Christopher Carpenter, an associate professor of economics and public policy at UC Irvine, discussed Tuesday his latest research, which finds — among other things — that legal recognition of same-sex marriage affects homosexuals’ choices to marry but does not lead to a decline in heterosexual marriage.
Carpenter spoke at an event hosted by USC’s Center for Health Policy and Economics as part of its Quintiles Health Policy Seminar Series. His research, which examines the effects of legalizing same-sex marriage, focused on the states of California and Massachusetts.
In Massachusetts, Carpenter said gay marriage has had no effects on the marital rates of straight women.
“There are no negative deleterious effects on heterosexual marriages, at least as measured by the proportion of women that get married,” Carpenter said.
He said his research found an increase in the rate of lesbians who identify themselves as married after Massachusetts legalized gay marriage.

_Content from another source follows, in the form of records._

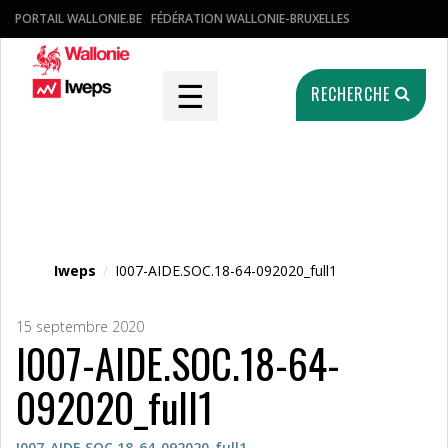
PORTAIL WALLONIE.BE
FÉDÉRATION WALLONIE-BRUXELLES
☰
RECHERCHE
Fichier média
Iweps
/
I007-AIDE.SOC.18-64-092020_full1
15 septembre 2020
I007-AIDE.SOC.18-64-
092020_full1
I007-AIDE.SOC.18-64-092020_full1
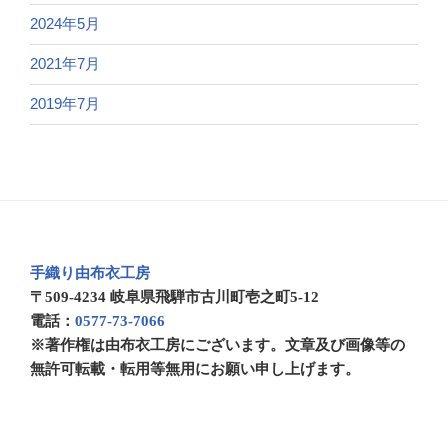
2024年5月
2021年7月
2019年7月
手織り由布衣工房
〒509-4234 岐阜県飛騨市古川町壱之町5-12
電話：
0577-73-7066
※著作権は由布衣工房にございます。文章及び画像等の
無許可転載・転用等無用にお願い申し上げます。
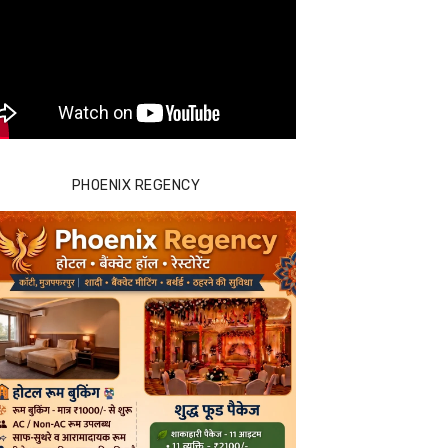
PHOENIX REGENCY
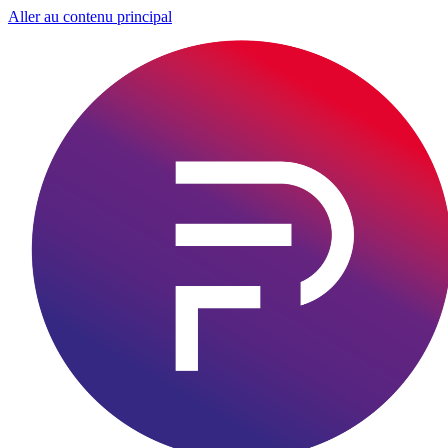
Aller au contenu principal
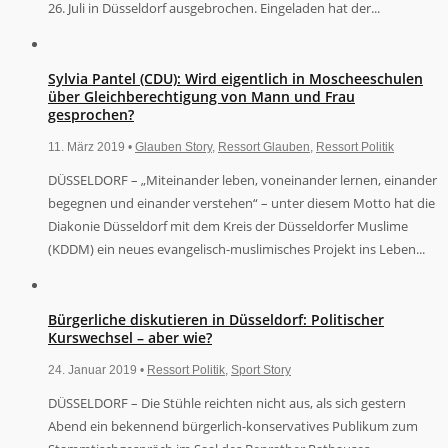
26. Juli in Düsseldorf ausgebrochen. Eingeladen hat der...
Sylvia Pantel (CDU): Wird eigentlich in Moscheeschulen
über Gleichberechtigung von Mann und Frau
gesprochen?
11. März 2019 •
Glauben Story
,
Ressort Glauben
,
Ressort Politik
DÜSSELDORF – „Miteinander leben, voneinander lernen, einander
begegnen und einander verstehen“ – unter diesem Motto hat die
Diakonie Düsseldorf mit dem Kreis der Düsseldorfer Muslime
(KDDM) ein neues evangelisch-muslimisches Projekt ins Leben...
Bürgerliche diskutieren in Düsseldorf: Politischer
Kurswechsel – aber wie?
24. Januar 2019 •
Ressort Politik
,
Sport Story
DÜSSELDORF – Die Stühle reichten nicht aus, als sich gestern
Abend ein bekennend bürgerlich-konservatives Publikum zum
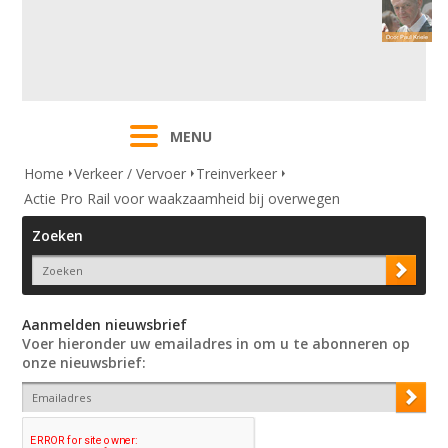
MENU
Home
Verkeer / Vervoer
Treinverkeer
Actie Pro Rail voor waakzaamheid bij overwegen
Zoeken
Aanmelden nieuwsbrief
Voer hieronder uw emailadres in om u te abonneren op
onze nieuwsbrief:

“Legalized same-sex marriage induced both bisexual women and lesbian women, particularly bisexual women, to tie the knot,” Carpenter said. “There is some proportion of lesbian women who say that they are married even in the period when [same-sex marriage] was not legal, and those are probably people in long-term relationships, who consider [themselves] married.”
His findings showed a similar trend in marriage rates for men, Carpenter said.
Carpenter’s presentation covered a wide range of issues concerning same-sex marriage, including data showing differences between male and female LGBT populations.
One such difference was the differences in marriage rates of gay men and lesbians. Carpenter referred to a graph that showed a greater increase in lesbian marriages than in marriages of gay men.
“This basically says that gay guys don’t formalize,” Carpenter said. “So lesbians formalize and gay guys don’t.”
One reason for this trend, Carpenter suggested, is that lesbian women are more likely to have children in their household compared to gay men.
“Legal benefits to marriage if you have kids are enormous, whereas the legal benefits if you don’t have kids … are not as large,” Carpenter said. “So that’s what we think is going on as to why the lesbian increase is way bigger than the gay increase.”
He also pointed out bisexuals were a minority among the male LGBT population, but not the female population.
The presentation followed a free-flowing format where those in attendance were allowed to ask about research and make suggestions for improvements that could be made to his research. Carpenter’s research is not yet complete but will be published shortly after its finalization.